5
Yorum
0
Beğeni
0,0
Puan
1038
Okunma
Günümüz kızlarından birinin günlüğünden...
...
Zaten Sevil ablanın durumuna öyle üzülüyorum ki… aşkın gözü kör işte, inanmış gelmiş kızcağız yazık be! Burada kocası da ilgi göstermiyor, yapayalnız zavallı bir başına. Bir boyundan büyük aşkı birde kendisi var işte…
Hadi diyelim bunun gözü açılmamış. Bi şekilde güveniyor kocasına. Güvenmek istiyor kayıtsız şartsız. Ya biz? Biz ne olacağız ha şu içine ettiğimin dünyasında. Malum az çok açıldı gözümüz. Kocalarımızın yediği haltları bile bile katlanacak mıyız yani? Kör bir aşkın peşinde, açık gözlerle…
Anestezik farkındalık gibi işte. Sonuna kadar tüm acıyı hissedip bir tek tepki bile veremeyeceğiz beklide… keşke pek fazla açılmasaydı gözümüz. Gerçi daha tam gözü açıklardan sayılmayız. Az mı yanıyor canımız!?

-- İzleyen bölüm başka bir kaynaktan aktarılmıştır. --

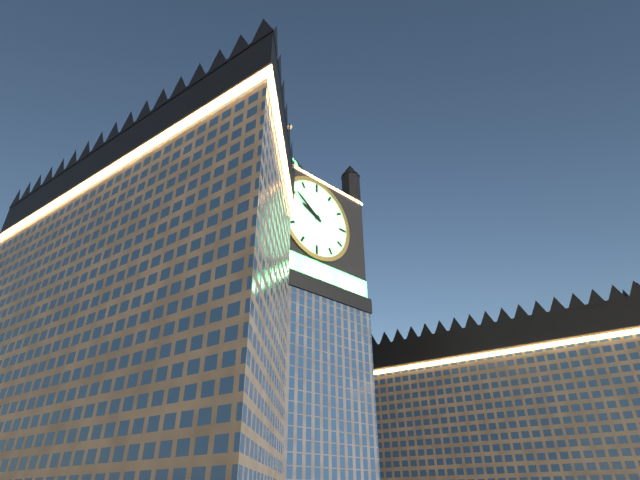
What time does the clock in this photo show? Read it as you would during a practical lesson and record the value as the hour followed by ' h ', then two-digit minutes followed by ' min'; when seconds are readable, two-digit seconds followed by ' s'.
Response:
9 h 51 min
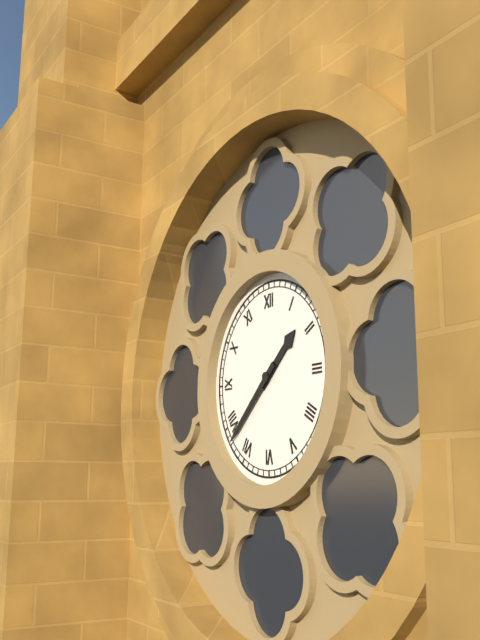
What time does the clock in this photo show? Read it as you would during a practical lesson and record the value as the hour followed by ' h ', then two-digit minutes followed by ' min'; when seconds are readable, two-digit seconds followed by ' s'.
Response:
1 h 38 min
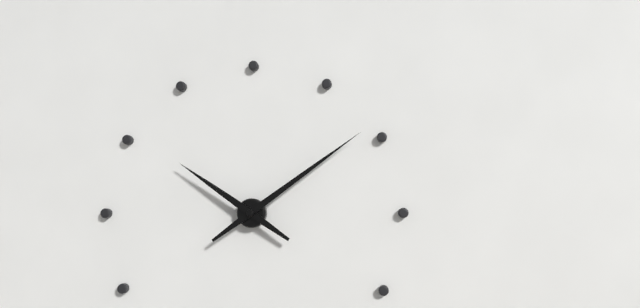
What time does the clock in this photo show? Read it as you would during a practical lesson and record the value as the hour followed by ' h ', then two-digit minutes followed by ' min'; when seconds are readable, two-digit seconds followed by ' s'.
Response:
10 h 09 min
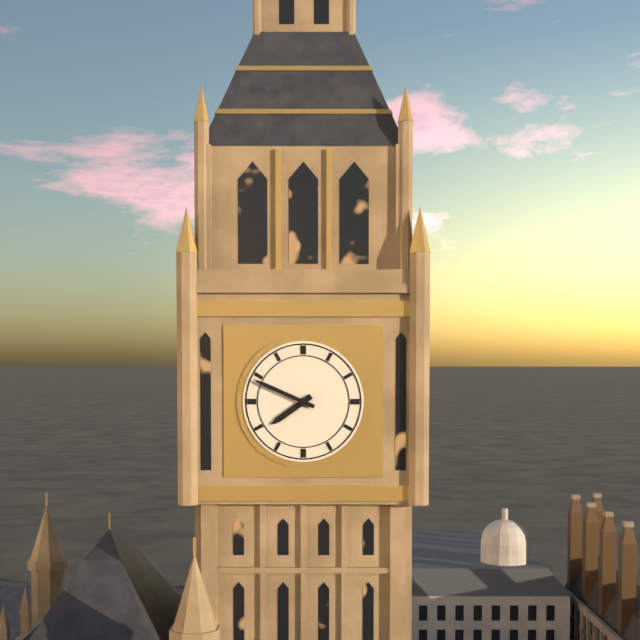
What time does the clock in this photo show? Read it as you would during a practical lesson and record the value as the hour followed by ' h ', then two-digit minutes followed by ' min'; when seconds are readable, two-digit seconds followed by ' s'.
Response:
7 h 49 min
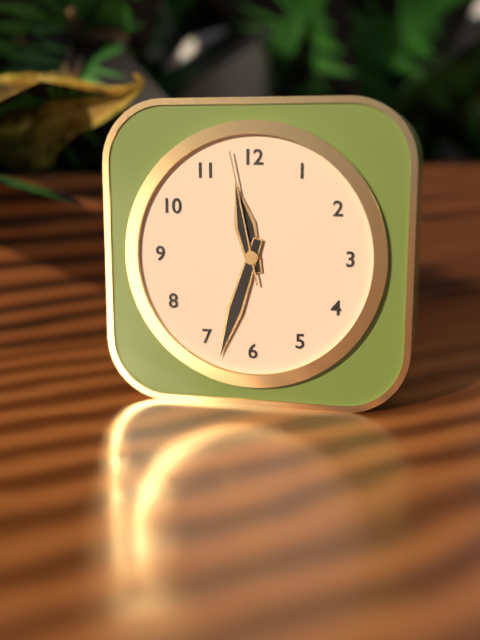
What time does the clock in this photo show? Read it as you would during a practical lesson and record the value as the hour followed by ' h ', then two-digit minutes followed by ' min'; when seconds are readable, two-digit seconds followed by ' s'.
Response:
11 h 33 min 58 s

Adam onu ölesiye seven karısı varken burada gözümün önünde başkalarıyla fingirdeşiyor. Hani şeytan diyor bazen ne var ne yok dök ortaya bozarsa kafanı. Ama işte öyle basit şeyler ki şu söylediklerim utanıyorum kendimden. Ne yani bana dokunmayan yılan bin mi yaşasın? Af Allahım af! Ama işte diğer türlüde “yuva yıkıcı” ya çıkacak adım. Bilmiyorum, bilemiyorum işte ya!
…
Uzun zamandır böyle yazmamıştım sana galiba günlük… Ne çok zaman geçmiş oturup kendi içimi dinlemeyeli. Hiç fırsat bulamamışım nedense uzun uzun sitem etmeye. Varsa yoksa günlük meseleler… Düşünmek lazım biraz düşünmek. Ne olacak sonumuz!